Frente a ese menú de opciones, Reutemann sobrevoló el escenario, midió los tiempos (dejando que toda la dirigencia quede disfónica de tanto repiquetear sobre lo mismo) hasta que, al fin, eligió una radio santafesina para ganar el centro de la escena y salir en rescate del soldado Obeid.

"La ley de lemas cumplió su ciclo, pero antes de derogarla sería interesante conocer cuál será el nuevo sistema", apostrofó.

La escasa capacidad de la dirigencia para recordarles a los santafesinos qué fueron las "cooperativas" que se adueñaron de las candidaturas antes del 91, y la nula visión estratégica para evitar que el pasado vuelva a filtrarse, hace que la defensa del esbozo teórico de la ley de lemas sea más políticamente incorrecto que reivindicar los arañazos del Muñeco Gallardo en La Bombonera.

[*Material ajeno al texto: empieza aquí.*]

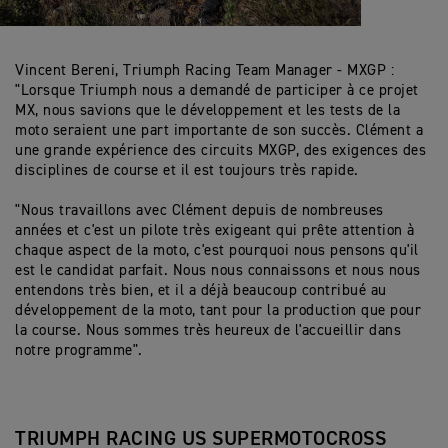
Vincent Bereni, Triumph Racing Team Manager - MXGP :
"Lorsque Triumph nous a demandé de participer à ce projet
MX, nous savions que le développement et les tests de la
moto seraient une part importante de son succès. Clément a
une grande expérience des circuits MXGP, des exigences des
disciplines de course et il est toujours très rapide.
"Nous travaillons avec Clément depuis de nombreuses
années et c'est un pilote très exigeant qui prête attention à
chaque aspect de la moto, c'est pourquoi nous pensons qu'il
est le candidat parfait. Nous nous connaissons et nous nous
entendons très bien, et il a déjà beaucoup contribué au
développement de la moto, tant pour la production que pour
la course. Nous sommes très heureux de l'accueillir dans
notre programme".
TRIUMPH RACING US SUPERMOTOCROSS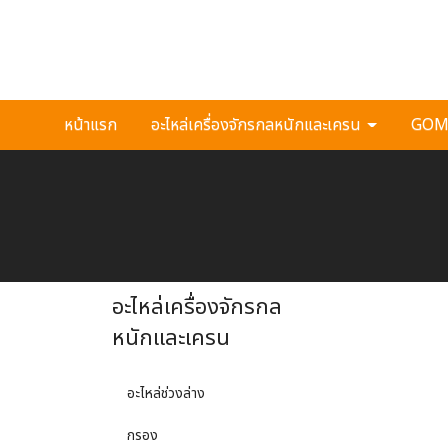
หน้าแรก
อะไหล่เครื่องจักรกลหนักและเครน
GOMA
อะไหล่เครื่องจักรกล
หนักและเครน
อะไหล่ช่วงล่าง
กรอง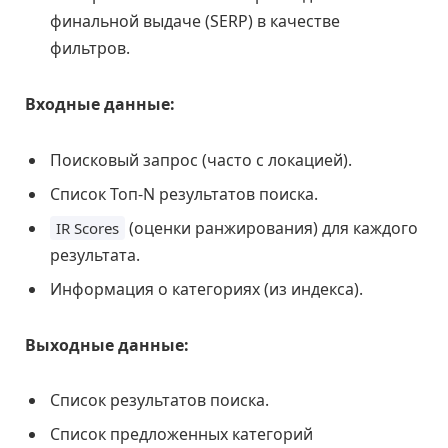
финальной выдаче (SERP) в качестве
фильтров.
Входные данные:
Поисковый запрос (часто с локацией).
Список Топ-N результатов поиска.
(оценки ранжирования) для каждого
IR Scores
результата.
Информация о категориях (из индекса).
Выходные данные:
Список результатов поиска.
Список предложенных категорий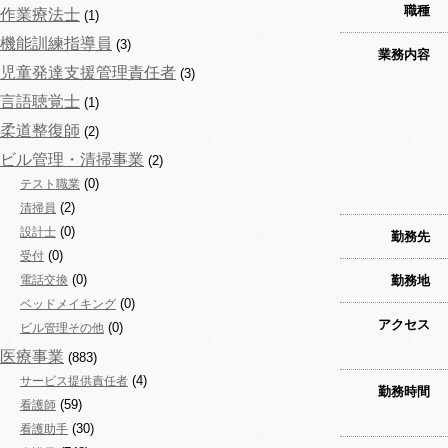
職種
作業療法士
(1)
機能訓練指導員
(3)
業務内容
児童発達支援管理責任者
(3)
言語聴覚士
(1)
柔道整復師
(2)
ビル管理・清掃事業
(2)
(0)
テスト職業
(2)
清掃員
(0)
設計士
勤務先
(0)
受付
(0)
電話交換
勤務地
(0)
ベッドメイキング
アクセス
(0)
ビル管理その他
医療事業
(883)
(4)
サービス提供責任者
勤務時間
(59)
看護師
(30)
看護助手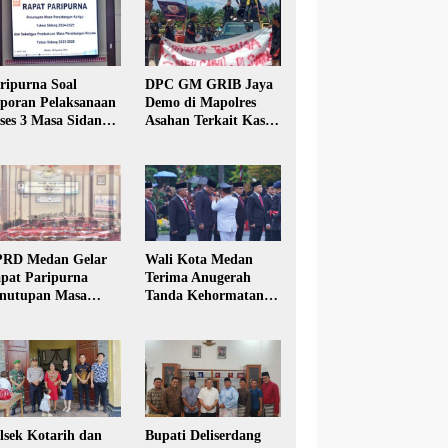
ripurna Soal
DPC GM GRIB Jaya
poran Pelaksanaan
Demo di Mapolres
ses 3 Masa Sidang
Asahan Terkait Kasus
hun Anggaran 2025
Pencabulan Anak
RD Medan Gelar
Wali Kota Medan
pat Paripurna
Terima Anugerah
nutupan Masa
Tanda Kehormatan
dang Kesatu Tahun
Satyalancana Karya
24
Bhakti Praja Nugraha
lsek Kotarih dan
Bupati Deliserdang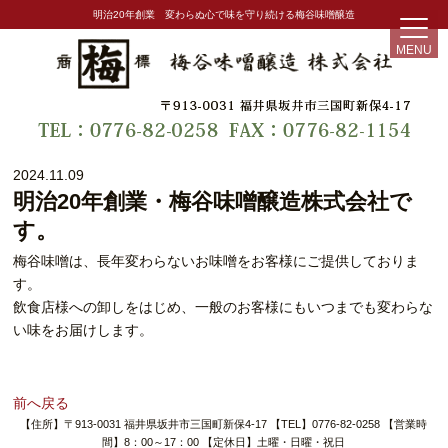
明治20年創業 変わらぬ心で味を守り続ける梅谷味噌醸造
MENU
2024.11.09
明治20年創業・梅谷味噌醸造株式会社で
す。
梅谷味噌は、長年変わらないお味噌をお客様にご提供しておりま
す。
飲食店様への卸しをはじめ、一般のお客様にもいつまでも変わらな
い味をお届けします。
前へ戻る
【住所】〒913-0031 福井県坂井市三国町新保4-17 【TEL】0776-82-0258 【営業時
間】8：00～17：00 【定休日】土曜・日曜・祝日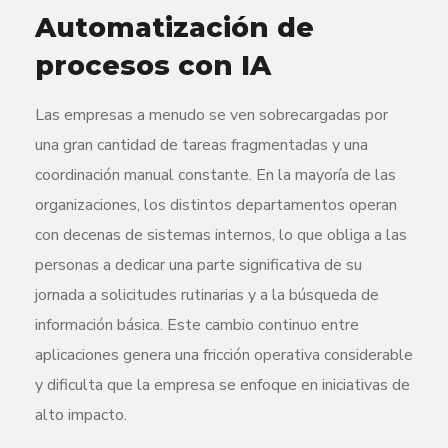
Automatización de
procesos con IA
Las empresas a menudo se ven sobrecargadas por
una gran cantidad de tareas fragmentadas y una
coordinación manual constante. En la mayoría de las
organizaciones, los distintos departamentos operan
con decenas de sistemas internos, lo que obliga a las
personas a dedicar una parte significativa de su
jornada a solicitudes rutinarias y a la búsqueda de
información básica. Este cambio continuo entre
aplicaciones genera una fricción operativa considerable
y dificulta que la empresa se enfoque en iniciativas de
alto impacto.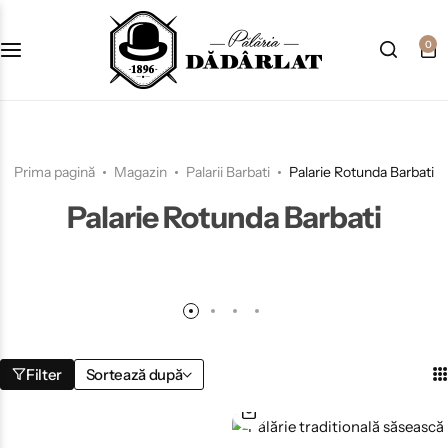
0
Prima pagină
Magazin
Palarii Barbati
Palarie Rotunda Barbati
Palarie Rotunda Barbati
Filter
Sortează după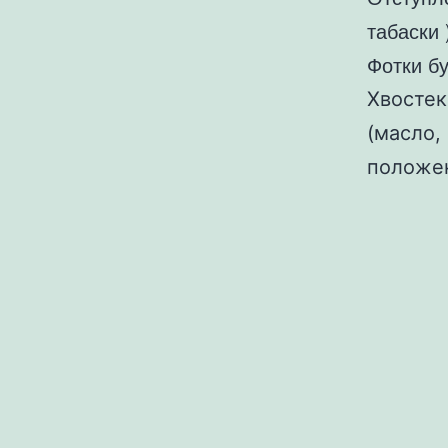
табаски 
Фотки бу
Хвостек
(масло,
полож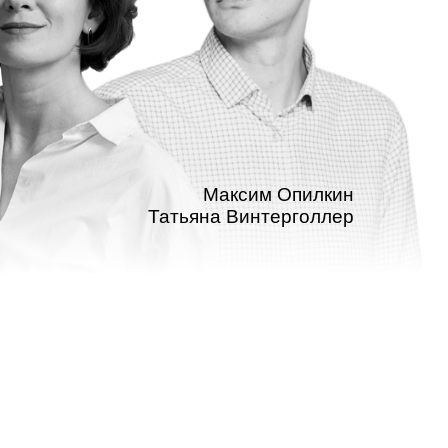
Максим Опилкин
Татьяна Винтерголлер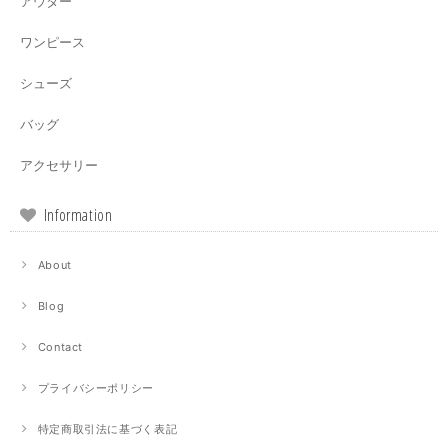
アウター
ワンピース
シューズ
バッグ
アクセサリー
Information
About
Blog
Contact
プライバシーポリシー
特定商取引法に基づく表記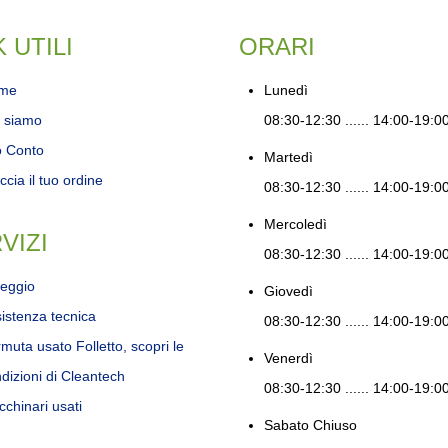
K UTILI
ORARI
me
Lunedì
 siamo
08:30-12:30 ...... 14:00-19:0
o Conto
Martedì
ccia il tuo ordine
08:30-12:30 ...... 14:00-19:0
Mercoledì
VIZI
08:30-12:30 ...... 14:00-19:0
eggio
Giovedì
istenza tecnica
08:30-12:30 ...... 14:00-19:0
muta usato Folletto, scopri le
Venerdì
dizioni di Cleantech
08:30-12:30 ...... 14:00-19:0
chinari usati
Sabato
Chiuso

Sin embargo, algo debe reiterarse con todas las letras: el actual plexo normativo para elegir gobernantes, legisladores y concejales está perforado por los abusos, pero nada justifica un retroceso de 20 años. El esperpento en el que se convirtió es responsabilidad de toda la clase política santafesina.

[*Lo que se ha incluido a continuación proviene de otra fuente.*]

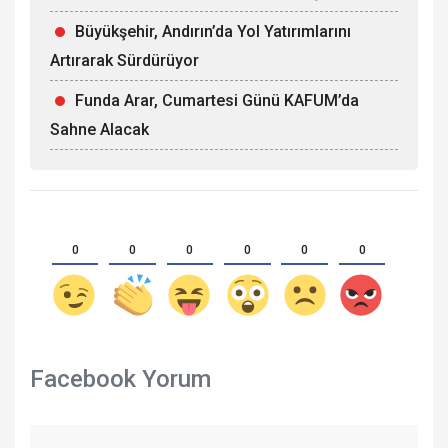
Büyükşehir, Andırın’da Yol Yatırımlarını
Artırarak Sürdürüyor
Funda Arar, Cumartesi Günü KAFUM’da
Sahne Alacak
0
0
0
0
0
0
Facebook Yorum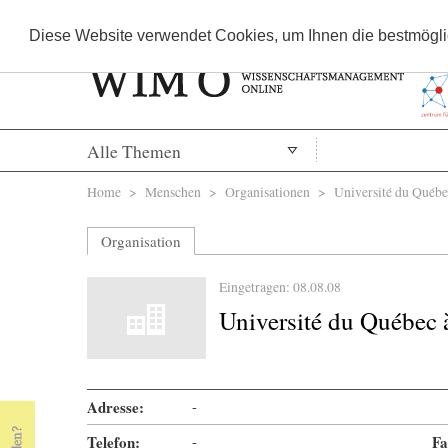
Diese Website verwendet Cookies, um Ihnen die bestmöglic
Alle Themen
Sie sind hier
Home
>
Menschen
>
Organisationen
> Université du Québec
Organisation
Eingetragen: 08.08.08
Université du Québec 
Adresse:
-
Telefon:
-
Fa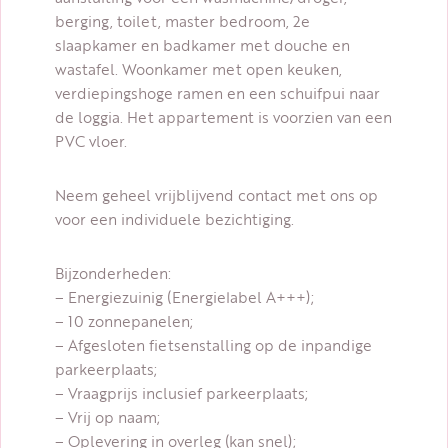
berging, toilet, master bedroom, 2e
slaapkamer en badkamer met douche en
wastafel. Woonkamer met open keuken,
verdiepingshoge ramen en een schuifpui naar
de loggia. Het appartement is voorzien van een
PVC vloer.
Neem geheel vrijblijvend contact met ons op
voor een individuele bezichtiging.
Bijzonderheden:
– Energiezuinig (Energielabel A+++);
– 10 zonnepanelen;
– Afgesloten fietsenstalling op de inpandige
parkeerplaats;
– Vraagprijs inclusief parkeerplaats;
– Vrij op naam;
– Oplevering in overleg (kan snel);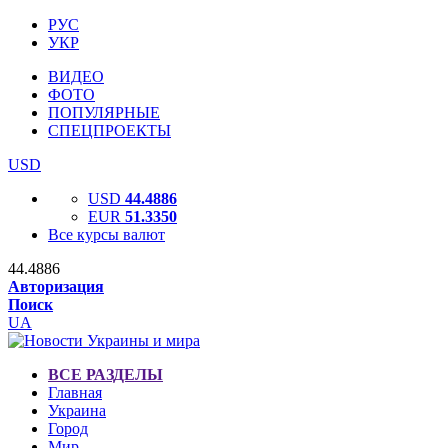
РУС
УКР
ВИДЕО
ФОТО
ПОПУЛЯРНЫЕ
СПЕЦПРОЕКТЫ
USD
USD
44.4886
EUR
51.3350
Все курсы валют
44.4886
Авторизация
Поиск
UA
ВСЕ РАЗДЕЛЫ
Главная
Украина
Город
Мир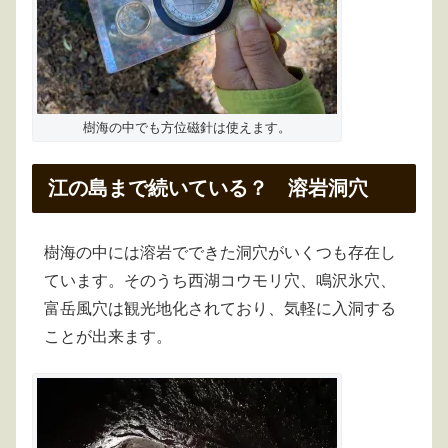
樹海の中でも方位磁針は使えます。
江の島まで続いている？ 溶岩洞穴
樹海の中には溶岩でできた洞穴がいくつも存在し
ています。そのうち西湖コウモリ穴、鳴沢氷穴、
富岳風穴は観光地化されており、気軽に入洞する
ことが出来ます。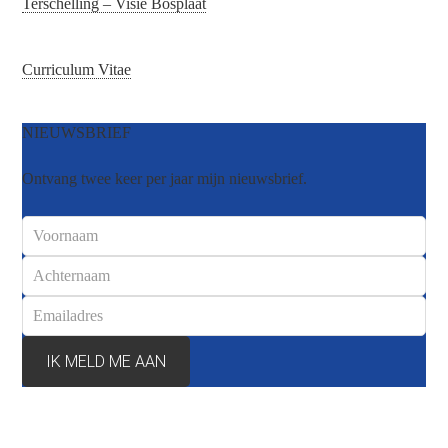
Terschelling – Visie Bosplaat
Curriculum Vitae
NIEUWSBRIEF
Ontvang twee keer per jaar mijn nieuwsbrief.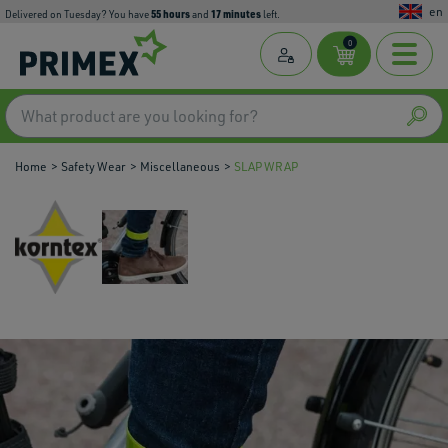
en
55
hours
17
minutes
Delivered on Tuesday? You have
and
left.
0
Home
Safety Wear
Miscellaneous
SLAP WRAP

El peronismo, y fundamentalmente Reutemann, creyeron que la multiplicidad de lemas, sublemas y superlemas que abarrotaron los lugares de votación constituían una muestra de apertura, que les abría las puertas de la política a los nuevos rostros que tenían algo que decir. Se equivocaron: la actual ley fue mutando hasta convertirse en nueva plataforma de lanzamiento para los viejos profetas de lo eterno. "Juntate unos pesos y armá un sublema", fue la consigna que predominó en todo el arco político. Arribistas, equilibristas (y un buen número de payasos) le dieron el formato final de circo electoral.

Los líderes partidarios deben entender de una buena vez que son ellos los que tienen que airear la casa, recomponer lo que está roto y esterilizar lo contaminado.

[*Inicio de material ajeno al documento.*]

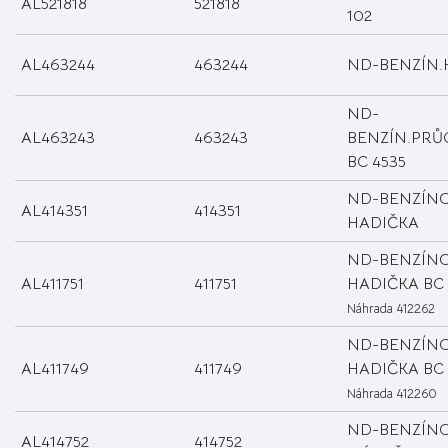
AL521818
521818
102
AL463244
463244
ND-BENZÍN.
ND-
AL463243
463243
BENZÍN.PR
BC 4535
ND-BENZÍN
AL414351
414351
HADIČKA
ND-BENZÍN
AL411751
411751
HADIČKA BC 4
Náhrada 412262
ND-BENZÍN
AL411749
411749
HADIČKA BC 4
Náhrada 412260
ND-BENZÍN
AL414752
414752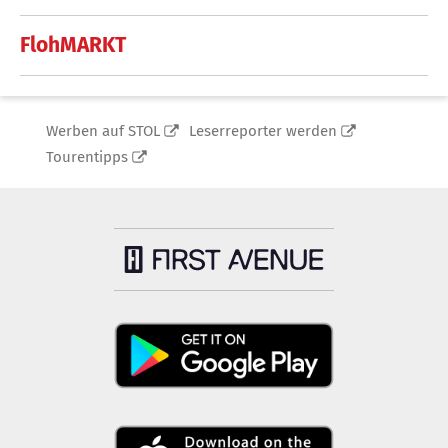
FlohMARKT
Werben auf STOL
Leserreporter werden
Tourentipps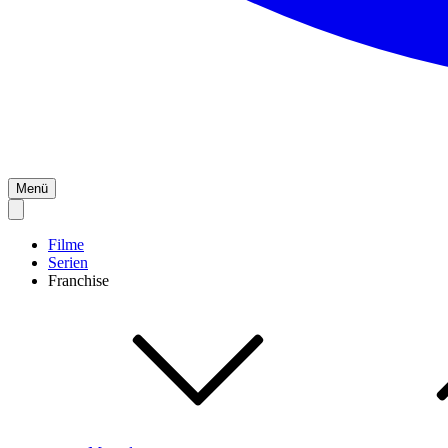
Menü
Filme
Serien
Franchise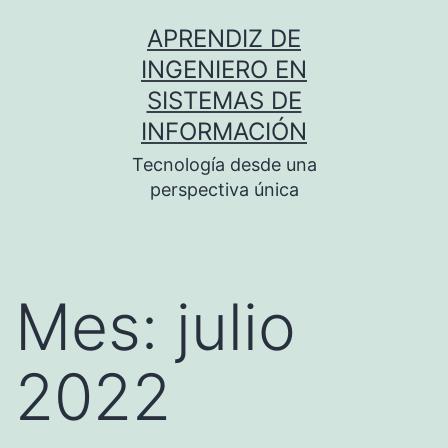
Saltar
APRENDIZ DE
al
INGENIERO EN
contenido
SISTEMAS DE
INFORMACIÓN
Tecnología desde una
perspectiva única
Mes:
julio
2022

"¿Qué hay de nuevo?", podría preguntarse cualquier observador neutral de la realidad al monitorear los rostros de la ¿ex? Alianza que, el jueves pasado, continuaron batiendo el parche en Santa Fe sobre la vinculación entre "vieja política y ley de lemas". La respuesta brota espontánea apenas se miran con detenimiento las fotos de ese encuentro: nada.

La coyuntura santafesina se consume en la misma hoguera de palabras que ahora domina el escenario nacional.

Néstor Kirchner y Eduardo Duhalde tomaron en las últimas horas la peligrosa esfinge de compadritos, cruzándose frases envenenadas y prepoteándose como jefes de pandillas extraídos de una novela de Mario Puzo.

"Los que desafían mi poder siempre pierden", bravuconeó el caudillo, dejando una retahíla de interpretaciones sobre la capacidad de daño que se aloja en las células dormidas del frondoso aparato político bonaerense.

La batalla final entre el presidente y su antecesor parece amanecer antes de hora y en un contexto poco favorable. En un país que sigue cabalgando por el infierno, la gobernabilidad debería ser un paraguas protector y no un revólver cargado para jugar a la ruleta rusa.

"Acá hay olor a pólvora. Kirchner está convencido de que la ausencia de duhaldistas para que se apruebe el envío de tropas a Haití fue una jugada tramada por el Cabezón para hacerle morder el polvo; y los bonaerenses ya salieron a patrullar Buenos Aires para frenar el desembarco de Cristina", comentó a este diario un legislador de trato frecuente con los dos bandos en pugna.

El jefe del Estado debió hacer la gran Duhalde y convocar a los gobernadores a la Casa de Gobierno, mandando al último lugar de la fila al indescifrable Felipe Solá, convertido en el queso de un sándwich que luce demasiado cargado de aderezos.

La política sigue inmersa en sus guerras de baja intensidad mientras la sociedad se mantiene en vilo por el secuestro del joven Cristian Ramaro, en una nueva muestra dramática de la Argentina imprevisible.

La dirigencia debería estar suficientemente informada del control social que nació tras el asesinato de Axel Blumberg: la reedición de esa tragedia, aunque con otros nombres, hará tambalear a los tres poderes del Estado.

Kirchner y Duhalde no deberían gastar su tiempo descargando pirotecnia en un territorio regado con nafta.